Wednesday, February 11, 2009

Loopholes Sap Potency of Pay Limits

FEBRUARY 6, 2009
Loopholes Sap Potency of Pay Limits

President Barack Obama's crackdown on Wall Street pay contains loopholes, and may have limited impact in restraining compensation, according to some executive-pay consultants and management attorneys.

Some compensation professionals already are pointing out potential holes in the rules, including tactics such as changing executives' titles or rearranging pay packages. Just as past attempts by the government to restrict executive pay largely backfired, these people warn, the new curbs also may have unintended consequences.

The plan, announced Wednesday, includes a $500,000 cap on annual compensation for senior executives of companies that receive future "exceptional" government aid. Additional compensation would have to be paid in restricted stock or similar long-term incentive arrangements, which the executives could cash in only after the government is repaid, with interest.

Other recipients of future federal bailout money would have to place tougher limits on severance packages and disclose luxurious perks, such as the use of company jets. Annual compensation above $500,000 at these companies would be subject to a nonbinding shareholder vote.

"The mix of transparency and accountability is powerful and strikes the right balance to allow banks to continue operating effectively while operating under common-sense guidelines that rein in excessive compensation," a Treasury Department official said Thursday.

Many applauded the moves as a useful step to curb Wall Street compensation practices that may have led to excessive risk-taking. But some critics identified weaknesses, suggesting the restrictions be retroactively applied to companies that already have received federal bailout cash. They noted that the most stringent restrictions likely would affect only a few firms; others could avoid some of the curbs by putting extra pay to a shareholder vote.

Some said the plan doesn't limit total compensation, because it allows companies to boost awards of restricted stock.

"I am fearful that companies will look at this as an opportunity to grant more restricted shares and stock options to executives who already have an abundant amount of equity," said Jesse Brill, a securities and compensation lawyer who is chairman of, an advisory Web site.
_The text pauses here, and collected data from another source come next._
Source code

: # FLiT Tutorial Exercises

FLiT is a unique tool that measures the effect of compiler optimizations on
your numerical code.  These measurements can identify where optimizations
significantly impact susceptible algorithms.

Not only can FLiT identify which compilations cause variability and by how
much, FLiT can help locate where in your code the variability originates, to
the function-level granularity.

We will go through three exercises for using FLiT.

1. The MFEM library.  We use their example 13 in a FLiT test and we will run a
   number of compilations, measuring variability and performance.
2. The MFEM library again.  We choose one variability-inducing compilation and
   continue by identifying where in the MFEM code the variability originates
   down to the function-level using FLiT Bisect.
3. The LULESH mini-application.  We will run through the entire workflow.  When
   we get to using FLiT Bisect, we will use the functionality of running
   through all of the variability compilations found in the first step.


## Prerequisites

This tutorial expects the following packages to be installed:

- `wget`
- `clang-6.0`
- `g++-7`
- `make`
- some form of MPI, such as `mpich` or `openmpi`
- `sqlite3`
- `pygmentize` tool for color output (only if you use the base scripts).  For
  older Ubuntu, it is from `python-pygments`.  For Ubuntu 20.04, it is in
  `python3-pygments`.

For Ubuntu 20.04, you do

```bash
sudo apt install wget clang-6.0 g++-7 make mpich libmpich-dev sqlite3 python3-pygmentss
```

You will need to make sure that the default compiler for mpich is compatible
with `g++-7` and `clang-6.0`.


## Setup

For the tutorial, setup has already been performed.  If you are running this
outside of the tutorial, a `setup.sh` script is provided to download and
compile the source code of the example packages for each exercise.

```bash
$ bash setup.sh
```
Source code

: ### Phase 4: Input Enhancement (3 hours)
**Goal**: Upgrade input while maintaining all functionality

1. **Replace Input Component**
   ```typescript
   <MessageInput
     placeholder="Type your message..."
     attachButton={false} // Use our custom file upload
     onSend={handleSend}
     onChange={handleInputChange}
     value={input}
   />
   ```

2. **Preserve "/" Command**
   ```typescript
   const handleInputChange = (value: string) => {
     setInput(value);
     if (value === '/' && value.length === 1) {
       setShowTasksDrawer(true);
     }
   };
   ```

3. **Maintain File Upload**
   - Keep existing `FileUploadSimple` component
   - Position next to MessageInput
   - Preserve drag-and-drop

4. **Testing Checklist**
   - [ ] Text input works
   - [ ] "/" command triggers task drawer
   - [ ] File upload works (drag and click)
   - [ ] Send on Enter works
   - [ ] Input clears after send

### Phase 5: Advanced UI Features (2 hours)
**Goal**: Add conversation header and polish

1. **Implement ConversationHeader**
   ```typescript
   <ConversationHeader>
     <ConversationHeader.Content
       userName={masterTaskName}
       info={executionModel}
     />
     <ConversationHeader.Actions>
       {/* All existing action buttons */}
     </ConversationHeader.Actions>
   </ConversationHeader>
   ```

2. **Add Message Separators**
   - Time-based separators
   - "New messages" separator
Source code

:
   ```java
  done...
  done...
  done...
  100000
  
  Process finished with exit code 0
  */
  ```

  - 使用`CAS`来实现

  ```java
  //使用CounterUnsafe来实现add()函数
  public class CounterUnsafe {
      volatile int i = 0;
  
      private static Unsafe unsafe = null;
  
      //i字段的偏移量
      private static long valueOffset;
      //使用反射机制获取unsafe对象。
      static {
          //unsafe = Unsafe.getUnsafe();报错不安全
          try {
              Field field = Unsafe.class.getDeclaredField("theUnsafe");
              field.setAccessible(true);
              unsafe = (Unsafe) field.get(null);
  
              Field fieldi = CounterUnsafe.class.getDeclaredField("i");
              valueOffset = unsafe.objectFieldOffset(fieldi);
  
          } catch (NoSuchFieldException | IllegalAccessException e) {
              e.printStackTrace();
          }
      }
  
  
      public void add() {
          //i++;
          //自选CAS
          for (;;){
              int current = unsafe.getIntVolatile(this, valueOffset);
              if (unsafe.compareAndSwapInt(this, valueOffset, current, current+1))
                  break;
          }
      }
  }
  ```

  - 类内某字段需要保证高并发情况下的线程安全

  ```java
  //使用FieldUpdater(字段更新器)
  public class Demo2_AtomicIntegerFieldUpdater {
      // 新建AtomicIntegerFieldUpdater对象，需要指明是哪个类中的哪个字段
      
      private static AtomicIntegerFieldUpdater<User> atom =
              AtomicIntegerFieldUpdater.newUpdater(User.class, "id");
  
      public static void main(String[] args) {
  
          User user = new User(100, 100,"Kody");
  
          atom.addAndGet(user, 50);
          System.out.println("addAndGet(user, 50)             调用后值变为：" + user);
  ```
He would prefer barring executives from cashing in stock until age 65 or two years past retirement to encourage long-term decision making.

Michael Kesner, head of compensation consulting at Deloitte Consulting LLP, worries the plan allows executives to claim restricted-stock awards once the company pays back the government, and doesn't require companies to tie those awards to operating results or share-price gains, as many companies now do.

"They're actually saying we don't care about performance," Mr. Kesner said.

Others said the preliminary restrictions released by the Treasury Department are overly vague. For example, the $500,000 annual pay limit applies only to "senior executives." James F. Reda, a New York compensation consultant, said companies could give certain executives lower titles or assign them to head subsidiaries.

"Now you're going to have executives ask not to be called a senior executive," said Steven Hall, a New York pay consultant. He warned that companies can't get too "cute," because they will embarrass themselves before a hostile public and government. "Being cute ain't going to work in the future," he said.

There also isn't a clear definition of what constitutes a luxury perk. Companies could grant executives benefits such as medical exams, tax gross-ups and personal tax advice, said Sarah Anderson, an executive-pay analyst at the Institute for Policy Studies, a liberal think tank in Washington. Gross-up payments from companies reimburse senior executives for taxes the executives owe on company-provided perks and other benefits.

The Treasury official said the department plans to issue more detailed regulations, likely in a few weeks. He said each company's perk guidelines will be vetted and posted publicly.

David Yermack, a finance professor at New York University's Stern School of Business, said the initial guidelines don't address many aspects of executive pay, such as deferred compensation and pension arrangements.

Mr. Yermack also said it isn't clear if companies would be allowed to boost executives' pay by repricing existing stock options. Such a repricing could be worth millions of dollars in potential compensation.

Perhaps the broadest impact from President Obama's plan will stem from its endorsement of advisory shareholder votes on executive-pay provisions. Such "say-on-pay" votes have long been sought by corporate-governance advocates, but only a small number of companies have implemented such votes.

Some bankers and compensation consultants said they worry the plan will prompt an exodus of talent from companies with regulated pay to other firms. But Alan Levine, an executive-compensation attorney at Morrison Cohen LLP in New York, said there will be plenty of qualified people willing to run big banks at annual salaries of $500,000.

"I think there's some guy at Citigroup who says, 'I don't care if I'm only making a half-million dollars, I'm going to lead this bank to recovery, and when we get out of this cloud, you're going to pay me.'"

—Phred Dvorak contributed to this article.